ABOUT THIS TASK: For the records below, the count of lines that hold "bedrooms" is required; give only that number.
*** Opening INPUT MATERIAL ***
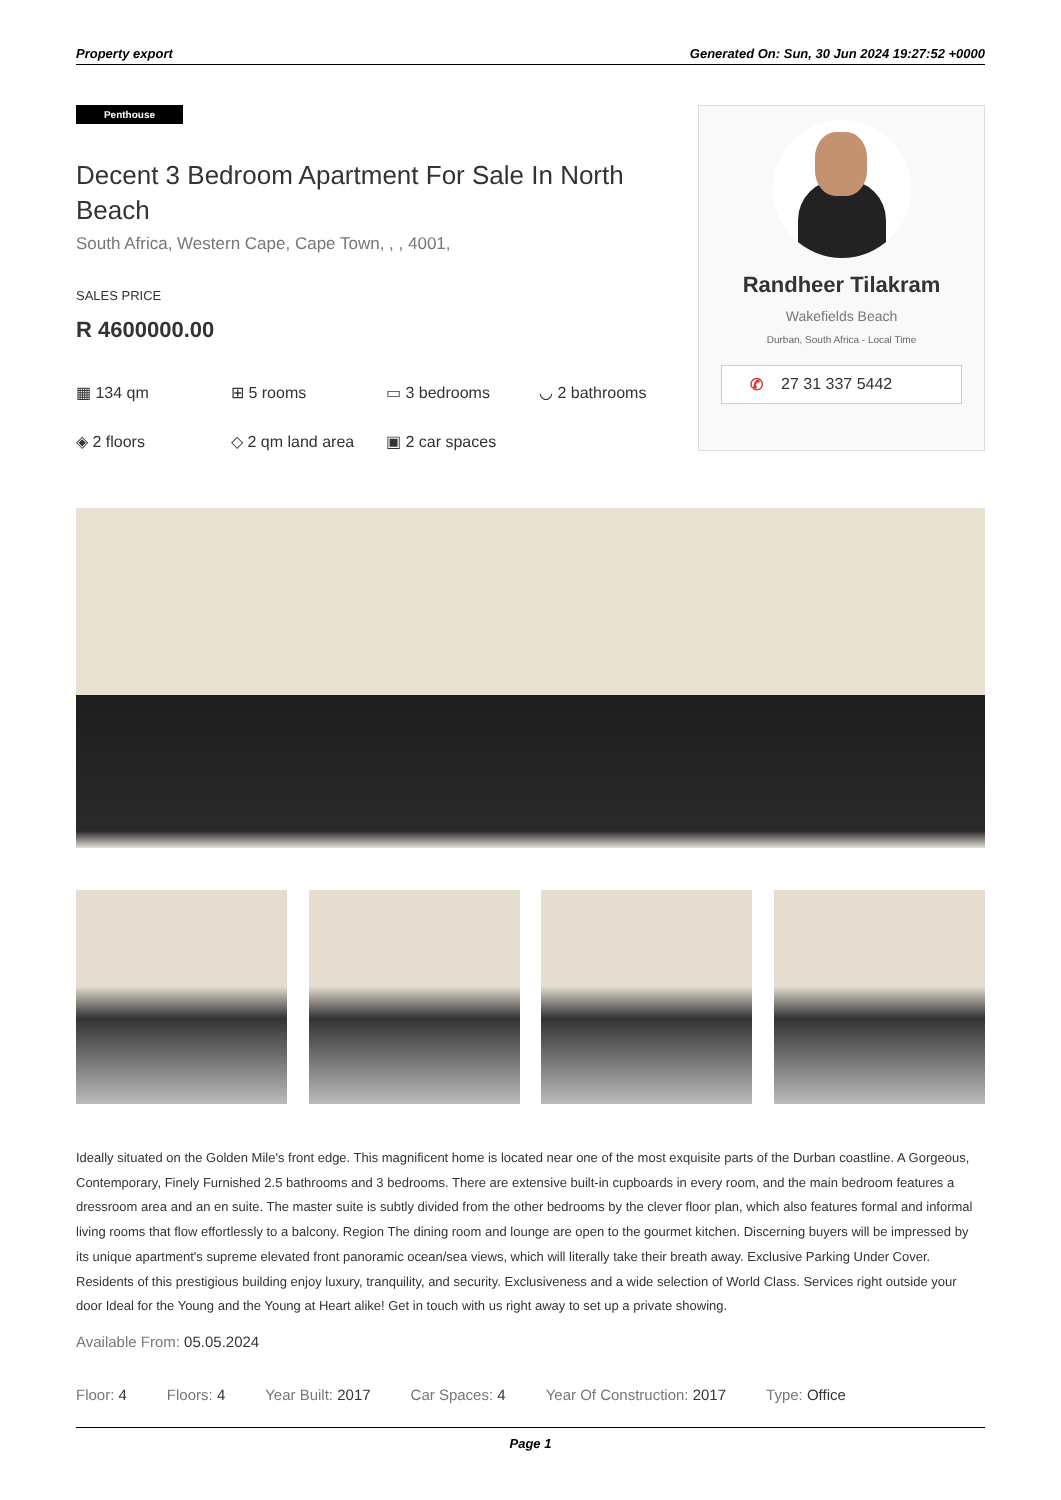Property export Generated On: Sun, 30 Jun 2024 19:27:52 +0000
Penthouse
Decent 3 Bedroom Apartment For Sale In North Beach
South Africa, Western Cape, Cape Town, , , 4001,
SALES PRICE
R 4600000.00
▦ 134 qm
⊞ 5 rooms
▭ 3 bedrooms
◡ 2 bathrooms
◈ 2 floors
◇ 2 qm land area
▣ 2 car spaces
Randheer Tilakram
Wakefields Beach
Durban, South Africa - Local Time
✆ 27 31 337 5442
Ideally situated on the Golden Mile's front edge. This magnificent home is located near one of the most exquisite parts of the Durban coastline. A Gorgeous, Contemporary, Finely Furnished 2.5 bathrooms and 3 bedrooms. There are extensive built-in cupboards in every room, and the main bedroom features a dressroom area and an en suite. The master suite is subtly divided from the other bedrooms by the clever floor plan, which also features formal and informal living rooms that flow effortlessly to a balcony. Region The dining room and lounge are open to the gourmet kitchen. Discerning buyers will be impressed by its unique apartment's supreme elevated front panoramic ocean/sea views, which will literally take their breath away. Exclusive Parking Under Cover. Residents of this prestigious building enjoy luxury, tranquility, and security. Exclusiveness and a wide selection of World Class. Services right outside your door Ideal for the Young and the Young at Heart alike! Get in touch with us right away to set up a private showing.
Available From: 05.05.2024
Floor: 4 Floors: 4 Year Built: 2017 Car Spaces: 4 Year Of Construction: 2017 Type: Office
Page 1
*** Closing INPUT MATERIAL ***
TASK RESULT: 2